France

Fermeture des bars et montée du vote RN : réaction du PMU

Dans un bar PMU d’un village de presque 10.000 habitants situé en bordure de l’A7, entre Avignon et Marseille, le RN a réalisé un score de 39 % en 2024, contre 15 % en 2012. Claude, 79 ans, déclare ne pas avoir grand intérêt pour les choses de la République, précisant « Je ne cherche pas à influencer les gens. Et ce que je pense, tu l’as dans le cœur ou tu ne l’as pas ».


« Ne te fatigue pas garçon, ici on est tous déjà RN. Et puis on est tous bourrés en journée alors il n’y aura rien pour toi ici. » Dès qu’on pénètre dans ce bar PMU d’un village de près de 10 000 habitants, situé en bordure de l’A7, entre Avignon et Marseille, il est clair que l’invitation à commenter une étude parue vendredi dernier sur le lien entre la montée de l’extrême droite et la fermeture des bars-tabacs est déclinée.

Heureusement, la diversité des débits de boissons dans la commune permet de poursuivre l’expérience sans aller loin.
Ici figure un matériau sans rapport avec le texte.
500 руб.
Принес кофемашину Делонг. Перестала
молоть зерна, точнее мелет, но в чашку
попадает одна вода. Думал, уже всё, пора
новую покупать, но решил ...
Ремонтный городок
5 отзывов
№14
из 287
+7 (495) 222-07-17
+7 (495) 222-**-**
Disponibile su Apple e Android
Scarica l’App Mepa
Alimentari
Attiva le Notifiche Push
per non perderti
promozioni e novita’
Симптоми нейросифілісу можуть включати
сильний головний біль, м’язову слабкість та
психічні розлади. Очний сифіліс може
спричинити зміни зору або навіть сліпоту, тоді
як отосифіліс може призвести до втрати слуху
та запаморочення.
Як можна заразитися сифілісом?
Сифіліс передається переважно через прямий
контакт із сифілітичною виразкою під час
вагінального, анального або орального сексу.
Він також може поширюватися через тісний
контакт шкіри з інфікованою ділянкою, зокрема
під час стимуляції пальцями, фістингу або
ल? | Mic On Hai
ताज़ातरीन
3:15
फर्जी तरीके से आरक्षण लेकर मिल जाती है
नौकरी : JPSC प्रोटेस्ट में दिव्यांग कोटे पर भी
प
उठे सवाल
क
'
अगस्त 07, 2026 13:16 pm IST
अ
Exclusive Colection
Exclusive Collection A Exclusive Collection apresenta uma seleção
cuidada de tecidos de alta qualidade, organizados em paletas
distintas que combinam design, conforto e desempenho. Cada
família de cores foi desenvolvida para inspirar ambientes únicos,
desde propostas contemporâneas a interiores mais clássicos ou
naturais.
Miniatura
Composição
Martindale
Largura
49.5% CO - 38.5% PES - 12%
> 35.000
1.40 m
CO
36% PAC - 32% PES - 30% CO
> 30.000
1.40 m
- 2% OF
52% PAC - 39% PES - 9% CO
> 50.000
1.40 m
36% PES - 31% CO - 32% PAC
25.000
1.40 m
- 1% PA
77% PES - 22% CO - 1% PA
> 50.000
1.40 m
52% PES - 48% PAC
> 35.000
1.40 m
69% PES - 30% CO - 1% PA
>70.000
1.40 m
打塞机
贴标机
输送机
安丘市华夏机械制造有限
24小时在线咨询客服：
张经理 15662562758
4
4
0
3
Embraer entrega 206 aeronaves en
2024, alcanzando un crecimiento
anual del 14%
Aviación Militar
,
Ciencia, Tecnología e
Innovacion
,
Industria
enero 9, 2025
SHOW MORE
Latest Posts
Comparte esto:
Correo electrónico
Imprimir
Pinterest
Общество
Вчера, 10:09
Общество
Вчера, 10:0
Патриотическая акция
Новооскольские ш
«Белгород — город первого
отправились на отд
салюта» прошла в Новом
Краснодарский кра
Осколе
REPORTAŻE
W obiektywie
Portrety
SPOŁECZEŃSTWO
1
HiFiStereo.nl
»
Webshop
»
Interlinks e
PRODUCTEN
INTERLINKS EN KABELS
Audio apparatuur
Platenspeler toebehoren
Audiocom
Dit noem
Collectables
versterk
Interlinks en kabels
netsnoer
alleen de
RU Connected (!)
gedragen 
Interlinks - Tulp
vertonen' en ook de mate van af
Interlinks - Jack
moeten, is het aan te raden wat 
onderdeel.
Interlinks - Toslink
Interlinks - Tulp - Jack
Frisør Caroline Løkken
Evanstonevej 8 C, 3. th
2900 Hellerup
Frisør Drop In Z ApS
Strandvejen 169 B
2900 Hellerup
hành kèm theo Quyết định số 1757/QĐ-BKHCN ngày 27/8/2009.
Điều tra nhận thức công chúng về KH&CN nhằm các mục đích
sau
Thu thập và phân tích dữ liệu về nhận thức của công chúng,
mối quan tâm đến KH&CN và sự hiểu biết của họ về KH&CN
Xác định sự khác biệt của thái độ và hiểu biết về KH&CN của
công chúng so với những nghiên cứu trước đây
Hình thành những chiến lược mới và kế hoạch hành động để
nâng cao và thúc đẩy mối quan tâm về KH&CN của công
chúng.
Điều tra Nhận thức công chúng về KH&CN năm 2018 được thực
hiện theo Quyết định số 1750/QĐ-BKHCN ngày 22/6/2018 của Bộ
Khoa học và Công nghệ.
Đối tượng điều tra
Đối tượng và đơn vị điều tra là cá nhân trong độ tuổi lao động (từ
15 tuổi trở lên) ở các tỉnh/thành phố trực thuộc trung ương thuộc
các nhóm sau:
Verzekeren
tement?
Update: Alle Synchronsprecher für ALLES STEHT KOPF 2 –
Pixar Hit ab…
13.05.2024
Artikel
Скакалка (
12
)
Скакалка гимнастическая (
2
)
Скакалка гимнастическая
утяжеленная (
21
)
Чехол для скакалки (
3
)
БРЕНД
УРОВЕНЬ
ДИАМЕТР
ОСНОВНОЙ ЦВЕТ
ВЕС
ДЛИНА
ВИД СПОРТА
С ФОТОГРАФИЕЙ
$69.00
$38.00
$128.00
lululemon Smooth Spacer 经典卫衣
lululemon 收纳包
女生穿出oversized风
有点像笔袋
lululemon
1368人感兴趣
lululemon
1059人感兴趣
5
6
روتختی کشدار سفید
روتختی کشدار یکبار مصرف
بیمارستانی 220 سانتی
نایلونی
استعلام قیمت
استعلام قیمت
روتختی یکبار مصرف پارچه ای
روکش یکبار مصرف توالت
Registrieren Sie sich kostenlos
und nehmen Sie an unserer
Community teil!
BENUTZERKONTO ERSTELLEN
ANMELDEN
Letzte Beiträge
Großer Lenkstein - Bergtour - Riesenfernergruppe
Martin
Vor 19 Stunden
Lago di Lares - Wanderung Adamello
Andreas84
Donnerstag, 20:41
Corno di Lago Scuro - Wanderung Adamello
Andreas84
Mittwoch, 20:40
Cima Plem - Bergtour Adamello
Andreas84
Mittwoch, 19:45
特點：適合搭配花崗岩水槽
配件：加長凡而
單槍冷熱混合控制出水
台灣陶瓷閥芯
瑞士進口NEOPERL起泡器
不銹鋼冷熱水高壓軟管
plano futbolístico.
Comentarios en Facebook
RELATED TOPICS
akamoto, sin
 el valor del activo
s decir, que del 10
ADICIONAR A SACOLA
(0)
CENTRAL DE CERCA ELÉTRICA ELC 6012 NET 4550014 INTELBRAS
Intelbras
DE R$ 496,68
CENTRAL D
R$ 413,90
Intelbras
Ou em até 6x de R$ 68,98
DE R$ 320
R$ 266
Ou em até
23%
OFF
À trois ruelles de là, un bar similaire, avec un comptoir en zinc, un écran de télévision, des jeux de hasard, des chaises hautes et une clientèle d’habitués, offre une ambiance agrémentée de musique des années 1980.

Ce village, bien qu’épargné par la fermeture des bars populaires, reste représentatif de l’augmentation du vote pour l’extrême droite : le FN, devenu RN, est passé de 20 % au premier tour des législatives de 2017 à 39 % en 2024, contre 15 % en 2012.

« Je ne vois absolument pas le rapport », rétorque Jérôme, avocat d’affaires spécialisé dans le droit maritime, tenant un verre de vin blanc. Selon lui, « au XXe siècle, peut-être l’opinion se faisait encore dans les bars, aujourd’hui elle se forme sur les réseaux sociaux », tout en étant convaincu qu’un « grand remplacement » est en cours et qu’une « guerre civile est proche ».

### Un racisme tranquille

Bien que Jérôme ne vote pas, ses déclarations ne choquent pas Claude, 79 ans, vêtu d’un costume avec des chaussures cirées, les cheveux soignés et un foulard noué autour du cou, portant une chevalière à la Fleur de Lys. Ce royaliste, qui se mêle aux habitués du bar, « n’a pas grand intérêt pour les choses de la République » à laquelle il ne participe pas. « Je ne cherche pas à influencer les gens. Ce que je pense, tu l’as dans le cœur ou tu ne l’as pas », confie-t-il entre deux whiskys.

« On entend beaucoup de propos racistes », note sereinement Yann, le barman, interrompu par Claude, qui insiste : « Raciste, et je n’en ai pas honte. » Le trentenaire, en servant des bières, ajoute : « Et sexistes et homophobes. Même lorsque des personnes concernées se trouvent à côté. »

Fonzi, qui vient de rejoindre le comptoir, intervient : « Chacun son opinion. Ça ne m’atteint pas et je ne vais pas les convaincre du contraire, je vote. Je suis quelqu’un de très large d’esprit, disons, et entendre des propos racistes ne m’empêche pas d’être au même endroit. Je suis personne pour dire aux gens quoi faire. » Selon lui, « depuis le Covid, les gens sont plus agressifs, plus renfermés. »

« Le comptoir, c’est un partage, c’est une discussion », se réjouit Jean-Luc, ancien militaire, qui n’a « rien à faire de Macron et des politiques » et se confie sur une vieille déception amoureuse. « Tu sais, la politique, on en parle peu, et les discussions de comptoir, c’est souvent compliqué. Il y a parfois des courts-circuits. Alors oui, on va rigoler de Trump un peu. Un peu pendant la Présidentielle où, comme pour la Coupe du monde, tout le monde est footballeur. Mais ça ne va pas plus loin », précise Yann.

### « Et bien tant mieux »

« Plus que les fermetures de bar, qui sont les derniers commerces à fermer dans un village, ce sont les politiques des gouvernements et les fermetures d’usines qui font progresser l’extrême droite », résume Claude, le royaliste.

Tarik, après son travail, pénètre à son tour dans le café. « Tiens voilà l’arabe du coin. » « Euh mezzo mezzo », corrige Tarik tout en saluant l’équipe. « Rappelle-moi, c’est ton père ou ta mère qui est blanc du coup ? », questionne Claude. « Et pourquoi ces questions ? », répond Tarik. Claude présente alors la question sur la fermeture des bars et l’extrême droite. « Ah oui ? Et bien tant mieux », conclut Tarik, laissant la conversation dériver vers un gain de 20 euros sur un jeu à gratter et des discussions sur des problèmes de chauffage et des matchs de l’OM.